Have you ever done something you’re really ashamed of? I’m not talking heinous crimes here, so if you’re reading this from HM Prison Holloway please log off and find something more educational to do. I mean something which seemed funny at the time, but now you’re really quite embarrassed about?
During my degree I worked as a silver service waitress at an exclusive and well known golf club. During these years I had the dubious pleasure of meeting the rich, the famous and the mildly royal in various states of inebriation. Like Monica Dickens in One Pair of Hands I eavesdropped and people-watched relentlessly. From the nouveau-riche couple who half-inched the silver (I offered them the cruet set to complete their haul, at which point they shame-facedly retrieved the cutlery from their pockets) to the arrogant business man who spoke about me in French as I served him (I replied, fluently and with a better accent than him) I saw it all.

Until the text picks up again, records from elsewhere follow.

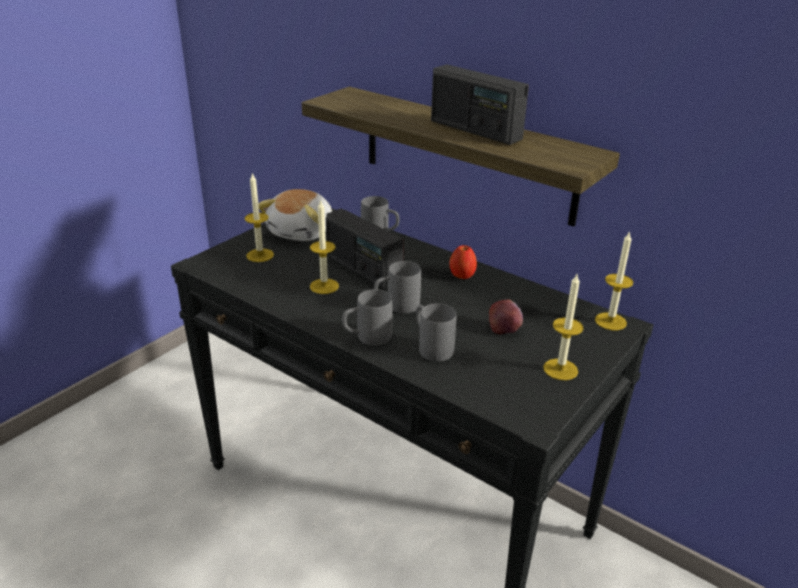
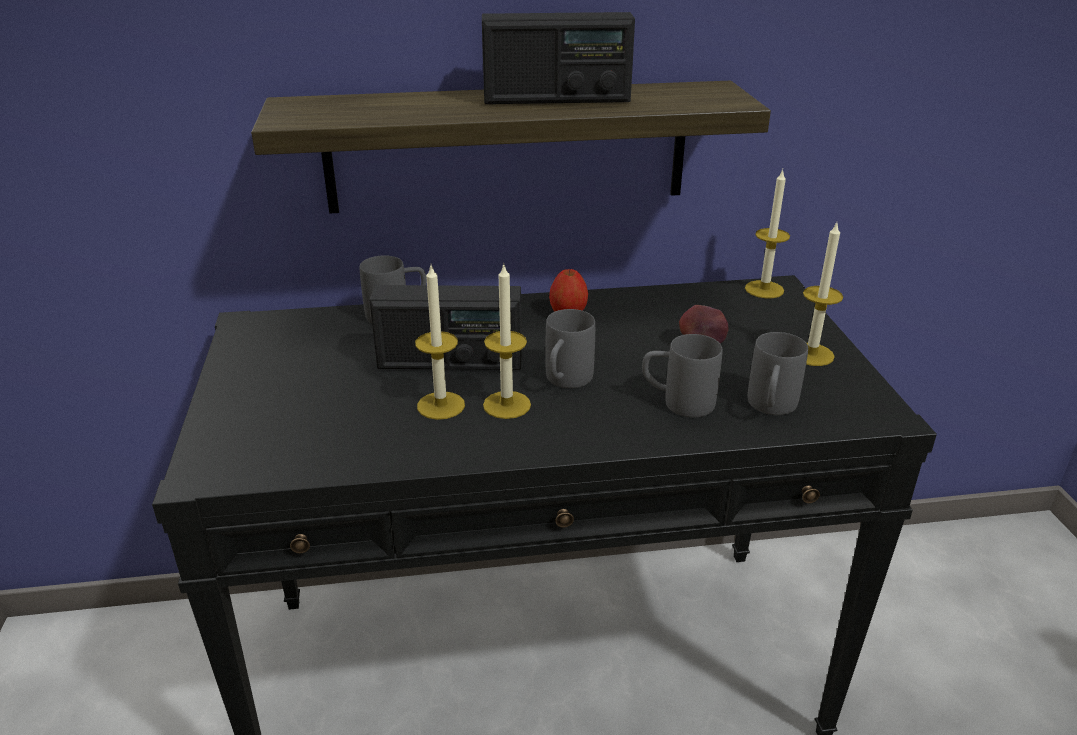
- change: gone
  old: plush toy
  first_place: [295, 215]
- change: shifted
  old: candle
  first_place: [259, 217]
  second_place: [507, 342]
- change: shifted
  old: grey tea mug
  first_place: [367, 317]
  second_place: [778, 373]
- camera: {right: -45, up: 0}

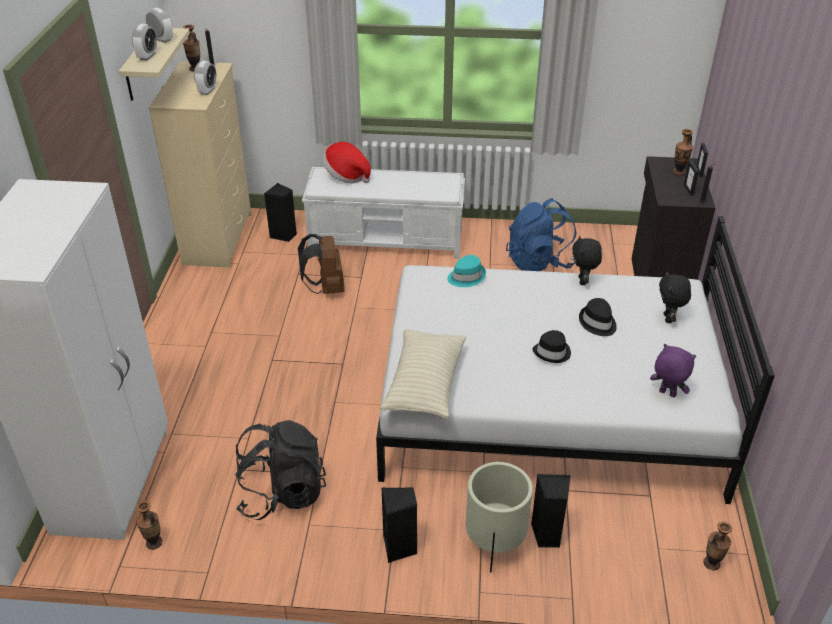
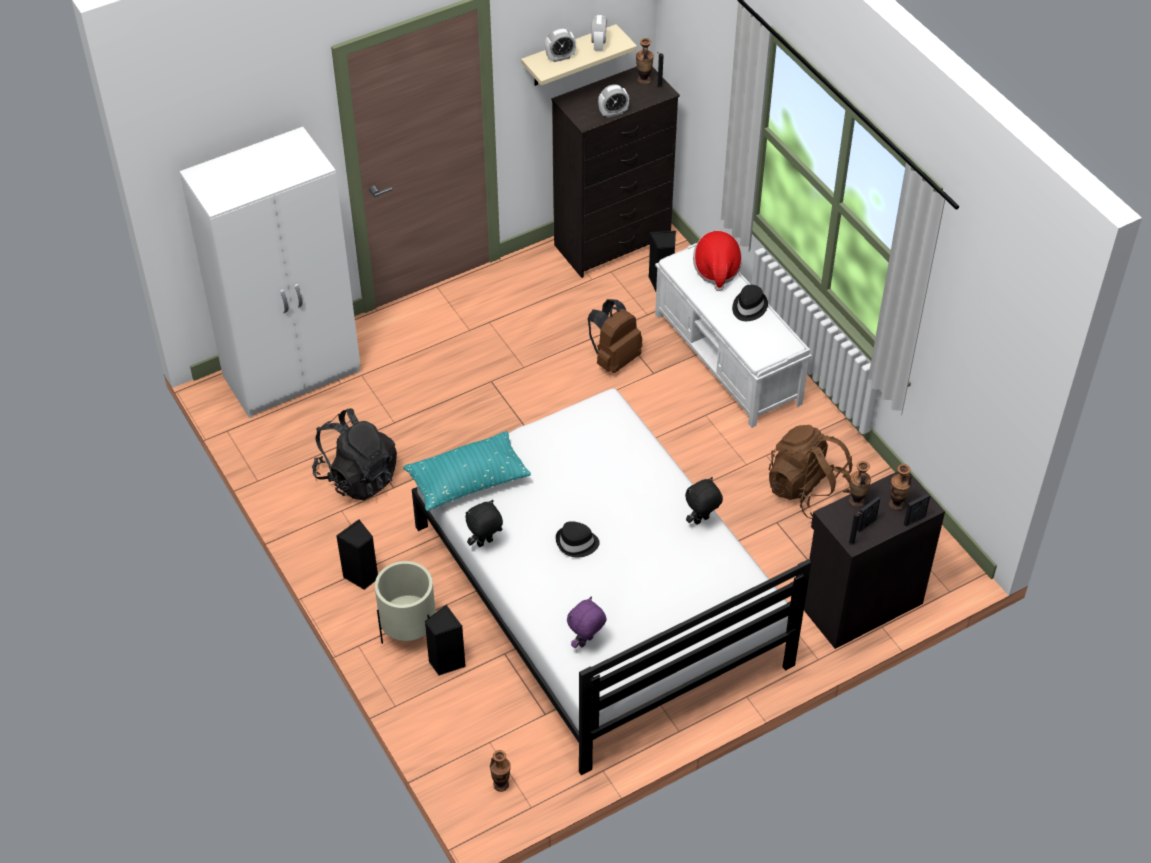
- change: gone
  old: blue-green wearable hat
  first_place: [466, 271]
- change: shifted
  old: flower vase
  first_place: [149, 525]
  second_place: [860, 484]
- change: shifted
  old: blackish wearable hat
  first_place: [598, 317]
  second_place: [750, 303]
- change: shifted
  old: blackish plush toy
  first_place: [675, 297]
  second_place: [484, 523]
- change: repainted
  old: beige-coloured dresser
  new: blackish dresser
  first_place: [200, 164]
  second_place: [615, 172]
- change: repainted
  old: beige-coloured cushion
  new: blue-green cushion
  first_place: [423, 373]
  second_place: [467, 471]
- change: repainted
  old: blue backpack
  new: brown backpack
  first_place: [541, 234]
  second_place: [810, 472]
- change: rotated
  old: purple plush toy
  first_place: [673, 371]
  second_place: [587, 622]
  degrees: -135
- camera: {right: 55, up: 10}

At least once a week in the summer the golf club would be taken over for a wedding, each bigger and flashier than the rest. Ice sculptures, champagne towers and floral extravaganzas would pour into the banqueting hall, swiftly followed by beaming guests in elaborate hats and a bride in Vera Wang. As was the fashion, in additional to the exorbitant society photographer in attendance, each table would be given a disposable camera, guests encouraged to snap away and leave the camera on the table at the end of the evening. It was our job as waitresses to gather up the cameras at the end of the night and make sure they were ready for collection by the wedding planner or the bride’s family.
And this is where my shameful confession comes in. You see, frequently guests would tire of taking pictures long before the film ran out. Each collected camera would have one or two or more shots remaining on the film. I can hardly bring myself to confess to what we did with them, but here goes…
We would take the cameras into the cloakroom and finish off the films by taking obscure photographs of our body parts.
How we fell about laughing at the thought of the bride and groom collecting their developed films from Boots, perhaps gathering friends and family to look at the pictures together. Look, here’s Aunt Mildred in that terrible fascinator! Heavens, wasn’t the cake just beautiful? Goodness, whose bottom is this…? The absolute hilarity as we imagined them wondering which of their guests had been so uncouth as to take pictures of their breasts…
Some fifteen years on I am mortified by our childish antics, and by the thought of the dozen or so brides whose photographs we ruined in our quest for laughs. If you were one such bride, I apologise profusely. And if you still have a photograph of my bottom, could I possibly have it back? It looked so much better then that it does now.